Il faut également mentionner que les émissions mondiales de CO2, après avoir fortement augmenté au début des années 2000 et stagné entre 2014 et 2016, sont reparties à la hausse en 2017. Les émissions mondiales de la plupart des autres gaz à effet de serre comme le méthane continuent à augmenter. L'agrégation des contributions nationales de la COP21 et donc des engagements actuels des États à l'horizon 2025-2030 suggère la poursuite d'une augmentation des émissions mondiales de gaz à effet de serre d'ici à 2030, mais moins vite que dans un scénario de laisser faire. Sans révision à la hausse de cette ambition, ces contributions nationales impliqueraient un réchauffement de l'ordre de 2,5 degrés à 3 degrés d'ici à la fin du siècle. Cette analyse n'intègre pas les implications de la dérégulation environnementale en cours aux États-Unis sur la trajectoire d'émissions de ce pays.

Le rapport spécial sur 1,5 degré du GIEC apportera une analyse complémentaire sur les trajectoires de développement sobres en carbone, y compris dans leur dimension sociale qui sont un élément important.

À titre personnel, je considère que les actions timides en cours exposent les jeunes générations à une triple peine : celle de s'adapter en permanence à un climat qui risque de changer plus vite dans les décennies à venir que dans les décennies passées, « ce territoire inconnu » pour reprendre les termes de l'Organisation météorologique mondiale ; celle de devoir agir plus rapidement et donc avec moins de marge de manoeuvre et un coût de transition plus élevé pour limiter le rejet de gaz à effet de serre par la suite si on ne le fait pas maintenant ; enfin le risque de devoir recourir à des « soins palliatifs » pour remédier à la situation en cherchant à extraire des gaz à effet de serre de l'atmosphère et les stocker ou à manipuler le climat avec des risques d'effets indirects ou collatéraux importants.

Les coûts et les dommages liés aux événements extrêmes récents montrent à quel point nous ne sommes pas adaptés à la variabilité du climat d'aujourd'hui, marqué par un degré de réchauffement par rapport au milieu du XIXe siècle, et soulignent à quel point il y a partout des vulnérabilités et des expositions aux risques.

Les stratégies d'adaptation aux conséquences inéluctables du réchauffement climatique, en particulier pour le littoral, sont aussi essentielles pour réduire les risques actuels et éviter d'être piégé à l'avenir sur des situations de vulnérabilité.

Les progrès des connaissances scientifiques, le partage des questionnements – je vous ai montré ce que l'on sait et ce que l'on ne sait pas – entre le monde académique et les acteurs de terrain sont vraiment des aspects importants pour des stratégies d'adaptation intelligentes et flexibles.
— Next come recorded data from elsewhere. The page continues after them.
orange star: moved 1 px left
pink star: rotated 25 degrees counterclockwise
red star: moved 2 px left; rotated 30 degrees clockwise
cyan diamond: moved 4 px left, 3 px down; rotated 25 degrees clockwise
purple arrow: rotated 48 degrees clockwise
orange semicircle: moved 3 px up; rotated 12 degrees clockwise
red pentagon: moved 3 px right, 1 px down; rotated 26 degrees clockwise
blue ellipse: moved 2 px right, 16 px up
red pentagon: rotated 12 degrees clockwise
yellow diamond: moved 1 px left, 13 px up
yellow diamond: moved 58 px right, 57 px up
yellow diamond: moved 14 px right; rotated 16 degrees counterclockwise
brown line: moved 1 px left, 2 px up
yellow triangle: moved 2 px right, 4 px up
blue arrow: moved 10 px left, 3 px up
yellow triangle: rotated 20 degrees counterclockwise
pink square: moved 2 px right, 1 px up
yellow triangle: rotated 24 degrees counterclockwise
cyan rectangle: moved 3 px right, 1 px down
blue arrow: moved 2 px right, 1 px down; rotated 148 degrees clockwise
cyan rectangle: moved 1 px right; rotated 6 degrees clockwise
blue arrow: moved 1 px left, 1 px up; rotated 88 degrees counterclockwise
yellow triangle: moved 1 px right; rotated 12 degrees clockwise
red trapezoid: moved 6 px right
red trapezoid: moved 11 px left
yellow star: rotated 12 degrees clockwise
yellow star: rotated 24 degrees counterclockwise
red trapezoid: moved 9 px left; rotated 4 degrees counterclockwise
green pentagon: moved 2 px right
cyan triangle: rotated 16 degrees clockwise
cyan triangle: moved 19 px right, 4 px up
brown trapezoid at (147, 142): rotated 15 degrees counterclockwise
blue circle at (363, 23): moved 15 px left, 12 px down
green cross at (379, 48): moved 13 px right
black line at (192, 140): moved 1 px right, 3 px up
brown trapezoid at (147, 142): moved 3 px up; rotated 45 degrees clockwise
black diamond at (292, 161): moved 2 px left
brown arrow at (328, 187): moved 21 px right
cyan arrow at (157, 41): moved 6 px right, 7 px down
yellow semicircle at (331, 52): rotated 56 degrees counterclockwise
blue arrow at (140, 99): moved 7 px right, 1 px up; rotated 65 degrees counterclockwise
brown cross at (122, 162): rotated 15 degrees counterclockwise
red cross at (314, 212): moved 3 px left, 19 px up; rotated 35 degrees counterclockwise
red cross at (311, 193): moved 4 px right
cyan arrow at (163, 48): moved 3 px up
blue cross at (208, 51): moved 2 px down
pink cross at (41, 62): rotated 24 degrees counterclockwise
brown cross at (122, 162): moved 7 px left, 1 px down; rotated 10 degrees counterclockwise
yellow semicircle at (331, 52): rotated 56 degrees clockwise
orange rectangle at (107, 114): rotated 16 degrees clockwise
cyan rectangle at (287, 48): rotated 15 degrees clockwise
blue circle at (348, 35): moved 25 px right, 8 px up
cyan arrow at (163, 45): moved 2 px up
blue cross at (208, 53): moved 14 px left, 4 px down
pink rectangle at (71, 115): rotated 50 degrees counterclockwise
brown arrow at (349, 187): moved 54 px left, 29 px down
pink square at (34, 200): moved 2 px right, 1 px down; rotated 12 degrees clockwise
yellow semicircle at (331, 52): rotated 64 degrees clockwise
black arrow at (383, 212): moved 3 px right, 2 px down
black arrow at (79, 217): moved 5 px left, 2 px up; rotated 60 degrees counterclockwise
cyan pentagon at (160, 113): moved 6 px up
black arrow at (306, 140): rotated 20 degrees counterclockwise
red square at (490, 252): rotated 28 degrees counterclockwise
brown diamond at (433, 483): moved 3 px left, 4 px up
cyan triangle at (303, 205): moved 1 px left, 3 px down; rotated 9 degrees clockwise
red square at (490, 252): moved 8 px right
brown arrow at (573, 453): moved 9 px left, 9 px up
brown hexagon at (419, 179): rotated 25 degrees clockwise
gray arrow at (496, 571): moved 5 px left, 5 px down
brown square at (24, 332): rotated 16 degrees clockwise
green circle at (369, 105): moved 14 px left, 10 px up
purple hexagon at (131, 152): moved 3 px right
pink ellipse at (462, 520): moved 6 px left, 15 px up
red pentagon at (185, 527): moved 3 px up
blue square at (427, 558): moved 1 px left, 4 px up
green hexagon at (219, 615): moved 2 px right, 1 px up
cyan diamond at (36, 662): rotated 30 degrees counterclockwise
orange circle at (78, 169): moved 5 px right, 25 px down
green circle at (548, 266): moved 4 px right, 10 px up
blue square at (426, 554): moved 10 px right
L'éducation aux sciences du climat, aux sciences du changement climatique et aux risques sont des volets fondamentaux, quand on pense aux jeunes générations. Parler de changement climatique, c'est aussi se poser la question de la place qu'on accorde à la jeunesse.

Lors des catastrophes naturelles qui ont touché récemment la France en métropole et dans les outre-mer, j'ai été frappée de voir à quel point les infrastructures dédiées à la jeunesse et à leur droit fondamental à la continuité de l'accès à l'éducation étaient exposées aux aléas depuis les lieux de garde jusqu'aux établissements d'éducation. Il serait pertinent que les stratégies de gestion des risques et d'adaptation au changement climatique accordent une attention particulière à la protection des lieux où sont scolarisés les enfants.